В действительности я осталась одна и беременная…

— Есть будешь? Я приготовила супчик, — как ни в чем не бывало спрашивает Алена, разместив мой чемодан под своей кроватью. Раньше она жила с соседкой, но та съехала от нее, поэтому второе койко-место свободно, пока комендант не нашел нового жильца.

— Нет, спасибо.

— Ты совсем худая! Как ты будешь вынашивать ребенка?

— Что? — непонимающе гляжу на подругу. — Думаешь, у меня есть шанс родить малыша?

— Почему нет?

— Я осталась одна, Алена! Совсем одна! Я не нужна Дану! Он женится, у него свой бизнес. Я не нужна никому, ты это понимаешь?

— Так, перестань повышать голос и послушай меня! — Подруга подходит близко ко мне и таким же настойчивым тоном произносит: — Ты нужна Ему.

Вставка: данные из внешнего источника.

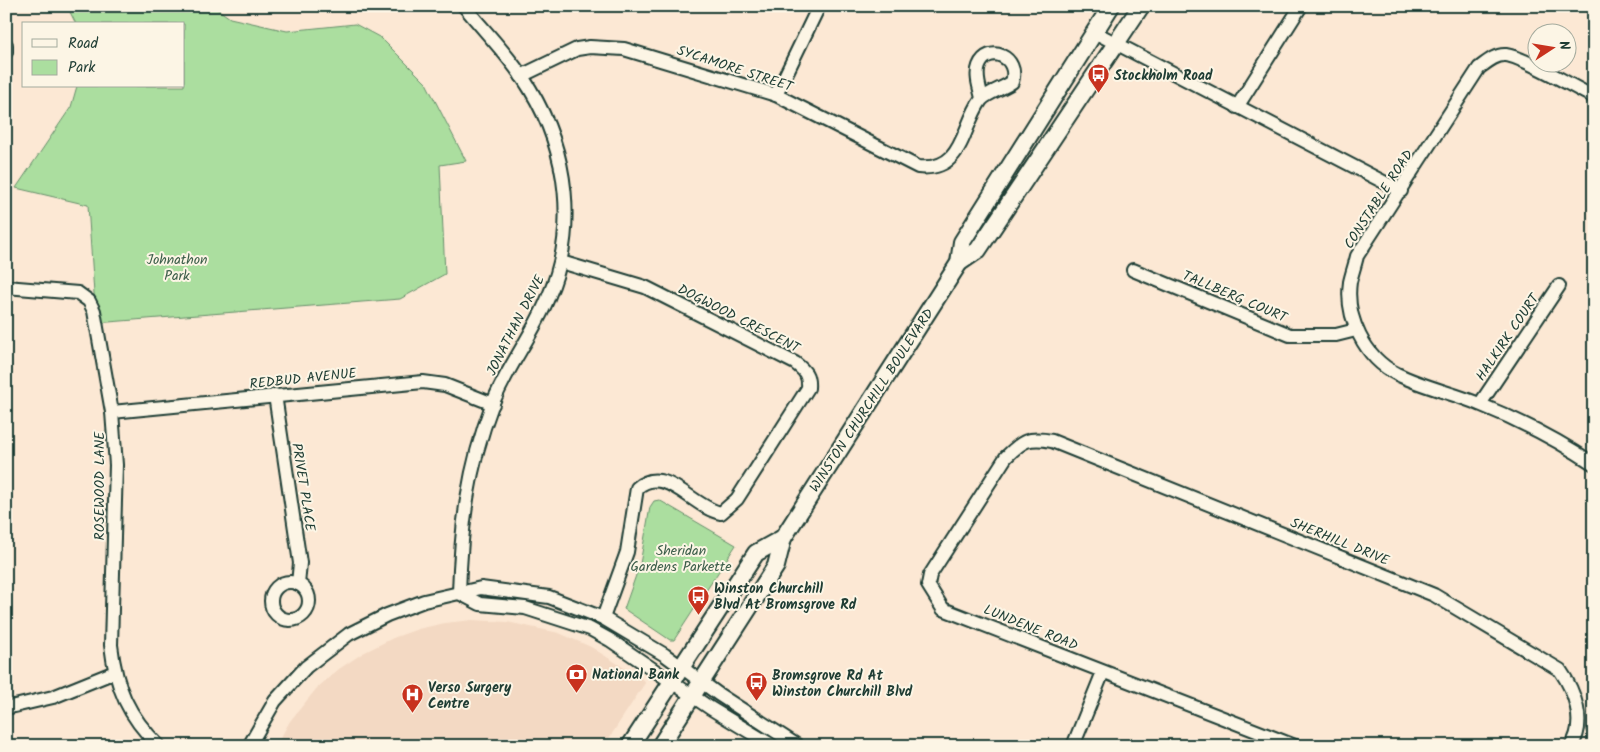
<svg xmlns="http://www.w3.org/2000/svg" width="1600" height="752" viewBox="0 0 1600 752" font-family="Kalam,sans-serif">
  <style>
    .built { fill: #f3d9c3 }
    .green { fill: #abde9f; stroke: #658e6a }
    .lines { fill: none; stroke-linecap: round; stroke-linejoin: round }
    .minor-casing { stroke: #1f3d34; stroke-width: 16 }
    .major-casing { stroke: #1f3d34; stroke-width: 20 }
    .minor { stroke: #fcf5e5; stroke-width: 12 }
    .major { stroke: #fcf5e5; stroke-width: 16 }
    .labels { text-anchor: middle; stroke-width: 4; stroke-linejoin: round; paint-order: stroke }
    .street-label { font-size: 14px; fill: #1f3d34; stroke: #fcf5e5 }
    .poi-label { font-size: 14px; font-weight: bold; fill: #1f3d34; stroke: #fcf5e5; text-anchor: start }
    .park-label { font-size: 14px; fill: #3b5d49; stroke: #fcf5e5 }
  </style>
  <rect width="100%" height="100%" fill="#fce8d4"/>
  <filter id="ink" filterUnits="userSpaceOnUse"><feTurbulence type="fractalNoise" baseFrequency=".02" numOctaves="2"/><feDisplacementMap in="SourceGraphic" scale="10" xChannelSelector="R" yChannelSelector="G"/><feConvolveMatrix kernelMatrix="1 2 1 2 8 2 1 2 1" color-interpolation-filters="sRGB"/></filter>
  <g filter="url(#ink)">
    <polygon class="built" points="472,620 507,622 559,633 591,647 645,681 645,683 604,746 276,746 290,721 317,688 339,669 363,653 393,638 418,629 445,623"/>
    <g class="green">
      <polygon points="67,6 213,6 230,18 287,31 355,24 381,38 426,83 466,161 440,165 445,274 400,299 96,323 88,205 16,188 71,107 77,86 184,86 184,24 76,24"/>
      <polygon points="659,500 736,545 674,640 670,640 624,609 640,564 650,507 654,501"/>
    </g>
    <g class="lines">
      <defs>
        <g id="minor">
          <polyline points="1094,32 1401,191"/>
          <polyline points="6,45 6,52"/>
          <path d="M521,76l56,-27 13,-2 34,2 152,46 142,72c46,5 43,-39 63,-67 6,-7 23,-12 31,-18 8,-25 -24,-39 -33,-16 -4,10 1,23 3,32"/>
          <polyline points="776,95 819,6"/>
          <path d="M1594,97c-19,-9 -70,-40 -88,-42 -10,-1 -19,7 -27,13l-122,188c-2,9 -5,17 -7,26 -5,36 15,76 47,92 26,13 56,19 82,30 40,16 79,36 115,60"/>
          <polyline points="1237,107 1301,6"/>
          <path d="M561,262l84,25 150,76c10,8 14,12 13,25l-71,111 -16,14c-28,-5 -56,-50 -84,-25l-10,64 -24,66"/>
          <polyline points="1133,270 1290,335 1336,335 1356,330"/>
          <path d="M6,287l72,6 11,8 5,10 18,101 4,53 -5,180c5,43 17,71 48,101"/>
          <polyline points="275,395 300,563 298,584"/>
          <polyline points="1480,404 1559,286"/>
          <polyline points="112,412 423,382 445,385 493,404"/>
          <circle cx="290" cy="601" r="19"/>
          <path d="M459,593c2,-67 9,-125 33,-188 15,-38 41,-70 56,-107 30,-68 20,-146 -18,-209 -18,-30 -44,-56 -66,-83"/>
          <polyline points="459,593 480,604 525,608 590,629 610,640 710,708 773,746"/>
          <polyline points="6,708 53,697 115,672"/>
          <polyline points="249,746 275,701 306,667 349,634 387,615 424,601 481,588 549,597 603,618 665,655 718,694 798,746"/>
          <polyline points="1073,746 1103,672"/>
          <path d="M1295,746l-352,-137 -15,-24 2,-10 76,-118c17,-17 22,-20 46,-16l382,154 126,75c14,20 27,53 11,76"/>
        </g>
        <g id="major">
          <polyline points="959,263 978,250 1141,6"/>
          <polyline points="630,746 756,553 783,538"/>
          <polyline points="660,746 776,566 783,538 959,263 962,242 1111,6"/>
        </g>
      </defs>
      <use href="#minor" class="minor-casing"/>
      <use href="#major" class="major-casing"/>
      <use href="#minor" class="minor"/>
      <use href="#major" class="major"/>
    </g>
  </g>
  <defs>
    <symbol id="bus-pin" viewBox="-11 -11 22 30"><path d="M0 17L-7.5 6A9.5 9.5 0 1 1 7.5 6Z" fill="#c8321e" stroke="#fcf5e5"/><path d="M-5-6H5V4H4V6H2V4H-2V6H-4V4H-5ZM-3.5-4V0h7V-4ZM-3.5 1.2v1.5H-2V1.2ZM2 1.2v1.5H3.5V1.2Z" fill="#fff"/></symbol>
    <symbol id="bank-pin" viewBox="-11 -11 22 30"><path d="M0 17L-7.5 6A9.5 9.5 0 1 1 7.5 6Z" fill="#c8321e" stroke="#fcf5e5"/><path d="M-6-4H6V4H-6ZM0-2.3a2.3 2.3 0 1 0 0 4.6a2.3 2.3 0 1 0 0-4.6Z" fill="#fff"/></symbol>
    <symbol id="hospital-pin" viewBox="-11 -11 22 30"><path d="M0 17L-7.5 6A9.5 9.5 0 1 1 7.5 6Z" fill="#c8321e" stroke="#fcf5e5"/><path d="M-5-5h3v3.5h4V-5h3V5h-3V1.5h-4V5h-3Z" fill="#fff"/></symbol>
  </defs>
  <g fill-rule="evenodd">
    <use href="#bus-pin" x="1086" y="62" width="25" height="34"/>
    <use href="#bus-pin" x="686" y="584" width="25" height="34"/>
    <use href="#bank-pin" x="564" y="662" width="25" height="34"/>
    <use href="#bus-pin" x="744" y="670" width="25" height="34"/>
    <use href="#hospital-pin" x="400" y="682" width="25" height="34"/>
  </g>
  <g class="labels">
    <g class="street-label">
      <text transform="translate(735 68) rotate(18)" y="5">SYCAMORE STREET</text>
      <text transform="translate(1378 199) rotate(-57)" y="5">CONSTABLE ROAD</text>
      <text transform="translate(1235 296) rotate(23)" y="5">TALLBERG COURT</text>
      <text transform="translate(739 318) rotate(27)" y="5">DOGWOOD CRESCENT</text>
      <text transform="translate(515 325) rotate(-63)" y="5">JONATHAN DRIVE</text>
      <text transform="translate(1507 337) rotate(-56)" y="5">HALKIRK COURT</text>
      <text transform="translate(303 378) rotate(-6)" y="5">REDBUD AVENUE</text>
      <text transform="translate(871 400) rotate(-57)" y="5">WINSTON CHURCHILL BOULEVARD</text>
      <text transform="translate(99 486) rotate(-90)" y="5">ROSEWOOD LANE</text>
      <text transform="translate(304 487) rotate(81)" y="5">PRIVET PLACE</text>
      <text transform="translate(1340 541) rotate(22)" y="5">SHERHILL DRIVE</text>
      <text transform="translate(1031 627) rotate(22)" y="5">LUNDENE ROAD</text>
    </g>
    <g class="poi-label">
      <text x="1114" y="80">Stockholm Road</text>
      <text x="714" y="593">Winston Churchill<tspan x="714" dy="16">Blvd At Bromsgrove Rd</tspan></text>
      <text x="592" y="679">National Bank</text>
      <text x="772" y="680">Bromsgrove Rd At<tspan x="772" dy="16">Winston Churchill Blvd</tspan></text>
      <text x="428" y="692">Verso Surgery<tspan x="428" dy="16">Centre</tspan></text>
    </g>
    <g class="park-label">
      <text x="177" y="264">Johnathon<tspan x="177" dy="16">Park</tspan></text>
      <text x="681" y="555">Sheridan<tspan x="681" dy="16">Gardens Parkette</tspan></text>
    </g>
  </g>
  <rect width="1600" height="752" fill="none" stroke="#fcf5e5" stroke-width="25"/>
  <rect x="12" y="12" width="1575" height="727" fill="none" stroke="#1f3d34" stroke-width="2" filter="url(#ink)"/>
  <rect x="22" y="22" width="162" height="65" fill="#fcf5e5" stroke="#a4ab9e"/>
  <rect x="32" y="39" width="25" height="8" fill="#fcf5e5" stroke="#a4ab9e"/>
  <text x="68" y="48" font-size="15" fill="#1f3d34">Road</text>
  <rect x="32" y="60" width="25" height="15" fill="#abde9f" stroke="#a4ab9e"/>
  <text x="68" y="72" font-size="15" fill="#1f3d34">Park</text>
  <g transform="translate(1552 48) rotate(78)"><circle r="24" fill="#fcf5e5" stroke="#a4ab9e"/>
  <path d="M0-4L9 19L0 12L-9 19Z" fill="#c8321e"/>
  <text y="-8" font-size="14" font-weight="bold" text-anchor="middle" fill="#1f3d34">N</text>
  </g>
</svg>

Она аккуратно берет мою прохладную ладонь и прикладывает ее к животу. Он плоский, еще не вырос до размеров сочного арбуза. Как бы странно это ни звучало, но оттуда исходит тепло. Такое легкое, едва ощутимое. И нет, это не тепло кожи или тела. Оно ощущается изнутри, в том месте, где я касаюсь его.

Я не одна…

— Что мне делать? — спрашиваю сквозь вновь навернувшиеся слёзы.

— Для начала нужно встать на учёт. У нас в поликлинике вроде сидит кто-то. Это не ваш мажорный врач, зато бесплатно и качественно.

О качестве университетских врачей говорить не приходится, однако других вариантов у меня нет. Мне страшно думать, что со мной произойдёт, если я рожу малыша, но ещё страшнее, если пойду на аборт. Мама дала немного денег, но их хватит на пропитание, не более того.

— Но как же… как же…

— Мы справимся. Может, на кафедре разрешат поработать. Поживешь пока у меня. Не переживай, выкрутимся.

Так хочется надеяться на лучшее. На то, что все пройдет, что боль отступит, а я больше никогда не почувствую, каково это, любить не взаимно. Каково это, когда с тобой играют, манипулируют тобой, привязывают. А потом выбрасывают, словно ненужную вещь

Я справлюсь. Я обязательно справлюсь. Я не одна.

* * *

— Здравствуйте, — открываю ветхую дверь в кабинет гинеколога. — Можно…

— Ой, заходи уже! Не стой на пороге! — выкрикивает полная женщина за сорок, не поднимая головы.

Аленка предупреждала, что эта врачиха окажется не самой дружелюбной, но я не ожидала, что все будет настолько плохо. Ее темные брови вразлет вот-вот сомкнутся на переносице от негодования. В прошлый раз я немного оторопела от её резкости, сегодня уже знаю, чего от неё ожидать.

В первый приём, когда я вставала на учет, она накричала на меня, что я пришла только на десятой неделе, очень неаккуратно проверяла мое здоровье, не говоря о том, что у меня осталась небольшая гематома после сдачи анализа крови и неприятный осадок после сдачи генетического анализа. Но это все ерунда. Ради моего малыша я потерплю и такое отношение.

— Ну и что ты сидишь? Рассказывай! — отрывается гинеколог от записей. — Анализы сдавала?

— Я? Да, конечно! Вы на прошлой неделе меня посылали.

— Уже лучше. Кто ты у нас? Богатова?

От произнесённой фамилии мое тело цепенеет, а дыхание резко останавливается. Мама когда-то настояла на смене фамилии, чтобы мы выглядели одной семьей. Я не сопротивлялась, прислушалась к требованию матери. Только «крепкая» семья распалась после нашего позора. После моего позора. Я не знаю, что происходит с ними, как они живут. Наверное, счастливы, что избавились от проблемы.